SERIOUSLY, IT’S NOT MEDICAL BOARD TESTING OR OTHER VITAL THINGS
You’re not trying to practice medicine. This isn’t a large-scale test that’s tantamount to a year’s worth of studying two hours a day. You’re not a Navy Seal magically appearing to save hostages, then disappearing in the wind never to be seen again. You’re not donning a fire suit and charging full-bore into a raging inferno to save little kids, babies, and puppies. Nope. You’re a fucking writer. You mess up, you start over. You delete shit. At worst, the words on your manuscript run from the salty tears of your fear. Those other people mess up, shit goes south. Fast. The epic quest you think you’re on, you’re not. Relax.
TAKE THE TIM TEBOW APPROACH
Failure, which is a breeder of self-doubt, only means that you gave it a shot. You didn’t sit aside and wonder the dreaded “what if” bullshit. You tired and it didn’t work out. You can try again. Tebow considers success as giving your all. Leaving nothing behind. Just like him, we can learn from failure.
I have a thought on this. It goes thusly:
“Failure comes from regret. The two mash hard popping out self-doubt, which jumps up and bites you in the nibbly bits, hanging on until you can no longer sit comfortably. It’s like bumping up and down on a bike, except there’s no seat, just the seat post ramming up your butthole while the devil smiles in the background.”
PISS IN THE FACE OF SELF-DOUBT WITH PRACTICE AND PATIENCE
Self-doubt sits, silent and still, waiting with mouth agape. Heavy wind coming. Turn sideways and let ‘er flicker. Take it in mutherfucker. Take. It.
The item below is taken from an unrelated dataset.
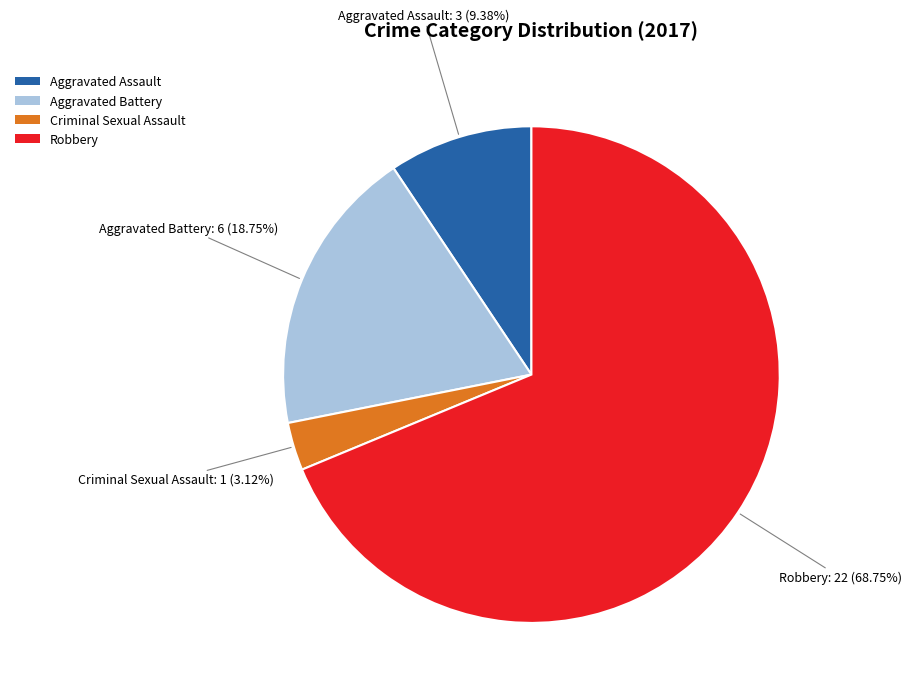

How much of the chart is everything except Criminal Sexual Assault?

96.9%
In.
That’s how you handle self-doubt.
Just in case that analogy wasn’t clear, the piss is practice. Waiting for the right wind is patience.
Don’t judge me.
When you settle in the kitchen with your bottle of Booker’s and give it a go at baking that aforementioned cake, you realize, after a few straight-from-the-bottle swigs, that yeah, you need baking practice. You prepare the oven, get your shit straight, fold when told to fold. Stir here and stir there. And then you bake. You bake your ass off. You bake like it’s the absolute last cake of creation.
And you fuck it up.
It’s not moist. It’s not dry. It’s a version of wallpaper paste. It sticks to your mouth like peanut butter, except that shit’s not PB. Nor is it the J of PBJ. It has a fine nothingness flavor bordering on blah and holy hell this is horrid goat shit.
You do not set a ten-pound brick of dynamite in the oven and stomp off. You cannot do that. It’s wrong.
You go back in there, well, first you toss that overcooked slash undercooked piece of shit, then—then you start over. You practice. You grab a chunk of your patience and try it all over again. You repeat that process until you’re awarded the world’s first ever Michelin star for a private kitchen.
Just like getting your new Michelin star, writing takes time to perfect. Hell, scratch that. It’s never perfected. Never ever ever. It’s a constant of practicing and getting better every day.
So remember the 3P process: PISS-PRACTICE-PATIENCE. Just don’t piss on your cake. Ever.
DON’T LET SELF-DOUBT NIGGLE ITS WAY INTO YOUR PSYCHE
REMEMBER: You validate yourself. No one needs to validate your writing worth. Learn that writing around self-doubt is your best defense against the creeping death.